*Extracted information*:
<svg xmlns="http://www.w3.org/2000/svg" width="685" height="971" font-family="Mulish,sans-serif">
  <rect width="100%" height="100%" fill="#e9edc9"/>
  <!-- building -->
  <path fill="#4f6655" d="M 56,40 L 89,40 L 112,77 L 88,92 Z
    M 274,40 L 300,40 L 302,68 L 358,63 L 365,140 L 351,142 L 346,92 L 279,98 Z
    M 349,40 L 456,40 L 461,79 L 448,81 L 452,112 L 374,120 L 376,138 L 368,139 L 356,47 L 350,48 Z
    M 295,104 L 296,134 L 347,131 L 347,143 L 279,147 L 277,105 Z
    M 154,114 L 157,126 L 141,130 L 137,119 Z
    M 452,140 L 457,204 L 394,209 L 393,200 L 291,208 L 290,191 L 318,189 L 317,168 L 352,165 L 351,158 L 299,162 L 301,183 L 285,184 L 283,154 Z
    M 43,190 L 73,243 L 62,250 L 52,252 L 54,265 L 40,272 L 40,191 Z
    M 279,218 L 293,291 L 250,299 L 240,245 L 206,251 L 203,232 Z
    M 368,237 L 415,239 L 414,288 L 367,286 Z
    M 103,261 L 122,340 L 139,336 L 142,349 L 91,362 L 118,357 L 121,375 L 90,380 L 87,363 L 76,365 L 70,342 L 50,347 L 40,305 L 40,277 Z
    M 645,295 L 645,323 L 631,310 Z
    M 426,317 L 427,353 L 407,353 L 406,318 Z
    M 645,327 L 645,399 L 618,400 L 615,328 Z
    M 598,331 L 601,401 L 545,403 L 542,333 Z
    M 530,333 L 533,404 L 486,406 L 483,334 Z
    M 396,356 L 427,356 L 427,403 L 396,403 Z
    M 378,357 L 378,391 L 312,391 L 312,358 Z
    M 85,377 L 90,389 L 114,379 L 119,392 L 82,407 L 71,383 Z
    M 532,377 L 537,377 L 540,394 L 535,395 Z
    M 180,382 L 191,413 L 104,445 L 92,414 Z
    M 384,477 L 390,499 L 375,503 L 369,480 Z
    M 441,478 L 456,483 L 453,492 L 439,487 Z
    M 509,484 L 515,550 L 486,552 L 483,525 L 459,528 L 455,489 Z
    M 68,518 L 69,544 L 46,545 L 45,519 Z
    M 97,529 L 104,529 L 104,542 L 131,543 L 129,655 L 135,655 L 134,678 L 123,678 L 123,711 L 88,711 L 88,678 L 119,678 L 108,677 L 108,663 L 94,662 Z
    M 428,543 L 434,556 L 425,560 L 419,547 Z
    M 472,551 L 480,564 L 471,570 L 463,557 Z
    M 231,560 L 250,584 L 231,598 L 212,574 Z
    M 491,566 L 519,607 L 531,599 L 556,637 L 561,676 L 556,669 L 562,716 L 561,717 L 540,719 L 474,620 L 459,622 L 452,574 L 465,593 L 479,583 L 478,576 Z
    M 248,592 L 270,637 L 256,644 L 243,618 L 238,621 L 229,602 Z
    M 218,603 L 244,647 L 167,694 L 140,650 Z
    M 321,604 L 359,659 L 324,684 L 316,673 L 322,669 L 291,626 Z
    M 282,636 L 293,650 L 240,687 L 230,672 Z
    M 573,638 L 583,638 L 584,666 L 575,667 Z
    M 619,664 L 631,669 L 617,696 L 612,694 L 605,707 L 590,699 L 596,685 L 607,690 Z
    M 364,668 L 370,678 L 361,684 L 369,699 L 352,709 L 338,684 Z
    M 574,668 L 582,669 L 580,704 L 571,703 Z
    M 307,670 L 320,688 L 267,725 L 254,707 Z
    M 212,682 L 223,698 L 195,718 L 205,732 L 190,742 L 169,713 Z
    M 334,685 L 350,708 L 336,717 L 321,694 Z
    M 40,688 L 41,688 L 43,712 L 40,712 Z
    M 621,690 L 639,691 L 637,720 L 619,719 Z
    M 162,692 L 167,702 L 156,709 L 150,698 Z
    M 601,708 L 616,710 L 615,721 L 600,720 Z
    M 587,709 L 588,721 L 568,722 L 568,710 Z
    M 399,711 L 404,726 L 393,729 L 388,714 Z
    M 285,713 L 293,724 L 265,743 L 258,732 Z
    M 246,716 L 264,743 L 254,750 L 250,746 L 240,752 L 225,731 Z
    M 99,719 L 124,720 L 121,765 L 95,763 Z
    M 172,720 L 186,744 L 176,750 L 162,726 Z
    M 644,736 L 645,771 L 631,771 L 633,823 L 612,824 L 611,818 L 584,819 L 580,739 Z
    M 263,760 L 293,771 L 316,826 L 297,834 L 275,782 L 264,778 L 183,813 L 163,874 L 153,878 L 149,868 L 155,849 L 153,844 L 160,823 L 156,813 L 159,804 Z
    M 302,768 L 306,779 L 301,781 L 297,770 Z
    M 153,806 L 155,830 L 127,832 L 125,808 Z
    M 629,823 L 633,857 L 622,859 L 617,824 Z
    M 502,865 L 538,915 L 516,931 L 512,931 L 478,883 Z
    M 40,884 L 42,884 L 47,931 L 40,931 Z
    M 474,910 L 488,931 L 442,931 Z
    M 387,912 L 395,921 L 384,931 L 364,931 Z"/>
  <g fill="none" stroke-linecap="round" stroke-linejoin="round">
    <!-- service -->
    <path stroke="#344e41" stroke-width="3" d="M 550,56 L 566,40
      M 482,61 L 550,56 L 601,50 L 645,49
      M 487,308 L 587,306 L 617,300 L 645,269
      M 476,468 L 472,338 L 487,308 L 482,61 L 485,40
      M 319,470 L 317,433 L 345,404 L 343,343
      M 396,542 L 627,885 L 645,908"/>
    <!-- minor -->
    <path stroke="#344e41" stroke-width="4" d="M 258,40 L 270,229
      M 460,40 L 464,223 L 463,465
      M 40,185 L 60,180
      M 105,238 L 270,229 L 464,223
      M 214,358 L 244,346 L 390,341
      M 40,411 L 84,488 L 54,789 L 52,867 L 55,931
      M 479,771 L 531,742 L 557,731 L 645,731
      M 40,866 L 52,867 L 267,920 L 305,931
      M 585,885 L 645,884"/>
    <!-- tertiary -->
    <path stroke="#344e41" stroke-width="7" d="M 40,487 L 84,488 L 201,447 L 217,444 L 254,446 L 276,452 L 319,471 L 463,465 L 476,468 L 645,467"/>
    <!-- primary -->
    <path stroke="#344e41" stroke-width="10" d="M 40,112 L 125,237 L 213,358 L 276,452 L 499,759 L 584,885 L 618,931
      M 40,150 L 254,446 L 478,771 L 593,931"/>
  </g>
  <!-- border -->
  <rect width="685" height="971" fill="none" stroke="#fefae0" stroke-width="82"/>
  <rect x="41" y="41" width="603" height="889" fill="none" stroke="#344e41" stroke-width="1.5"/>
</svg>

*What the exercise asks*:
The entries are to be repeated exactly, with nothing altered.

*Answer to the problem*:
<svg xmlns="http://www.w3.org/2000/svg" width="685" height="971" font-family="Mulish,sans-serif">
  <rect width="100%" height="100%" fill="#e9edc9"/>
  <!-- building -->
  <path fill="#4f6655" d="M 56,40 L 89,40 L 112,77 L 88,92 Z
    M 274,40 L 300,40 L 302,68 L 358,63 L 365,140 L 351,142 L 346,92 L 279,98 Z
    M 349,40 L 456,40 L 461,79 L 448,81 L 452,112 L 374,120 L 376,138 L 368,139 L 356,47 L 350,48 Z
    M 295,104 L 296,134 L 347,131 L 347,143 L 279,147 L 277,105 Z
    M 154,114 L 157,126 L 141,130 L 137,119 Z
    M 452,140 L 457,204 L 394,209 L 393,200 L 291,208 L 290,191 L 318,189 L 317,168 L 352,165 L 351,158 L 299,162 L 301,183 L 285,184 L 283,154 Z
    M 43,190 L 73,243 L 62,250 L 52,252 L 54,265 L 40,272 L 40,191 Z
    M 279,218 L 293,291 L 250,299 L 240,245 L 206,251 L 203,232 Z
    M 368,237 L 415,239 L 414,288 L 367,286 Z
    M 103,261 L 122,340 L 139,336 L 142,349 L 91,362 L 118,357 L 121,375 L 90,380 L 87,363 L 76,365 L 70,342 L 50,347 L 40,305 L 40,277 Z
    M 645,295 L 645,323 L 631,310 Z
    M 426,317 L 427,353 L 407,353 L 406,318 Z
    M 645,327 L 645,399 L 618,400 L 615,328 Z
    M 598,331 L 601,401 L 545,403 L 542,333 Z
    M 530,333 L 533,404 L 486,406 L 483,334 Z
    M 396,356 L 427,356 L 427,403 L 396,403 Z
    M 378,357 L 378,391 L 312,391 L 312,358 Z
    M 85,377 L 90,389 L 114,379 L 119,392 L 82,407 L 71,383 Z
    M 532,377 L 537,377 L 540,394 L 535,395 Z
    M 180,382 L 191,413 L 104,445 L 92,414 Z
    M 384,477 L 390,499 L 375,503 L 369,480 Z
    M 441,478 L 456,483 L 453,492 L 439,487 Z
    M 509,484 L 515,550 L 486,552 L 483,525 L 459,528 L 455,489 Z
    M 68,518 L 69,544 L 46,545 L 45,519 Z
    M 97,529 L 104,529 L 104,542 L 131,543 L 129,655 L 135,655 L 134,678 L 123,678 L 123,711 L 88,711 L 88,678 L 119,678 L 108,677 L 108,663 L 94,662 Z
    M 428,543 L 434,556 L 425,560 L 419,547 Z
    M 472,551 L 480,564 L 471,570 L 463,557 Z
    M 231,560 L 250,584 L 231,598 L 212,574 Z
    M 491,566 L 519,607 L 531,599 L 556,637 L 561,676 L 556,669 L 562,716 L 561,717 L 540,719 L 474,620 L 459,622 L 452,574 L 465,593 L 479,583 L 478,576 Z
    M 248,592 L 270,637 L 256,644 L 243,618 L 238,621 L 229,602 Z
    M 218,603 L 244,647 L 167,694 L 140,650 Z
    M 321,604 L 359,659 L 324,684 L 316,673 L 322,669 L 291,626 Z
    M 282,636 L 293,650 L 240,687 L 230,672 Z
    M 573,638 L 583,638 L 584,666 L 575,667 Z
    M 619,664 L 631,669 L 617,696 L 612,694 L 605,707 L 590,699 L 596,685 L 607,690 Z
    M 364,668 L 370,678 L 361,684 L 369,699 L 352,709 L 338,684 Z
    M 574,668 L 582,669 L 580,704 L 571,703 Z
    M 307,670 L 320,688 L 267,725 L 254,707 Z
    M 212,682 L 223,698 L 195,718 L 205,732 L 190,742 L 169,713 Z
    M 334,685 L 350,708 L 336,717 L 321,694 Z
    M 40,688 L 41,688 L 43,712 L 40,712 Z
    M 621,690 L 639,691 L 637,720 L 619,719 Z
    M 162,692 L 167,702 L 156,709 L 150,698 Z
    M 601,708 L 616,710 L 615,721 L 600,720 Z
    M 587,709 L 588,721 L 568,722 L 568,710 Z
    M 399,711 L 404,726 L 393,729 L 388,714 Z
    M 285,713 L 293,724 L 265,743 L 258,732 Z
    M 246,716 L 264,743 L 254,750 L 250,746 L 240,752 L 225,731 Z
    M 99,719 L 124,720 L 121,765 L 95,763 Z
    M 172,720 L 186,744 L 176,750 L 162,726 Z
    M 644,736 L 645,771 L 631,771 L 633,823 L 612,824 L 611,818 L 584,819 L 580,739 Z
    M 263,760 L 293,771 L 316,826 L 297,834 L 275,782 L 264,778 L 183,813 L 163,874 L 153,878 L 149,868 L 155,849 L 153,844 L 160,823 L 156,813 L 159,804 Z
    M 302,768 L 306,779 L 301,781 L 297,770 Z
    M 153,806 L 155,830 L 127,832 L 125,808 Z
    M 629,823 L 633,857 L 622,859 L 617,824 Z
    M 502,865 L 538,915 L 516,931 L 512,931 L 478,883 Z
    M 40,884 L 42,884 L 47,931 L 40,931 Z
    M 474,910 L 488,931 L 442,931 Z
    M 387,912 L 395,921 L 384,931 L 364,931 Z"/>
  <g fill="none" stroke-linecap="round" stroke-linejoin="round">
    <!-- service -->
    <path stroke="#344e41" stroke-width="3" d="M 550,56 L 566,40
      M 482,61 L 550,56 L 601,50 L 645,49
      M 487,308 L 587,306 L 617,300 L 645,269
      M 476,468 L 472,338 L 487,308 L 482,61 L 485,40
      M 319,470 L 317,433 L 345,404 L 343,343
      M 396,542 L 627,885 L 645,908"/>
    <!-- minor -->
    <path stroke="#344e41" stroke-width="4" d="M 258,40 L 270,229
      M 460,40 L 464,223 L 463,465
      M 40,185 L 60,180
      M 105,238 L 270,229 L 464,223
      M 214,358 L 244,346 L 390,341
      M 40,411 L 84,488 L 54,789 L 52,867 L 55,931
      M 479,771 L 531,742 L 557,731 L 645,731
      M 40,866 L 52,867 L 267,920 L 305,931
      M 585,885 L 645,884"/>
    <!-- tertiary -->
    <path stroke="#344e41" stroke-width="7" d="M 40,487 L 84,488 L 201,447 L 217,444 L 254,446 L 276,452 L 319,471 L 463,465 L 476,468 L 645,467"/>
    <!-- primary -->
    <path stroke="#344e41" stroke-width="10" d="M 40,112 L 125,237 L 213,358 L 276,452 L 499,759 L 584,885 L 618,931
      M 40,150 L 254,446 L 478,771 L 593,931"/>
  </g>
  <!-- border -->
  <rect width="685" height="971" fill="none" stroke="#fefae0" stroke-width="82"/>
  <rect x="41" y="41" width="603" height="889" fill="none" stroke="#344e41" stroke-width="1.5"/>
</svg>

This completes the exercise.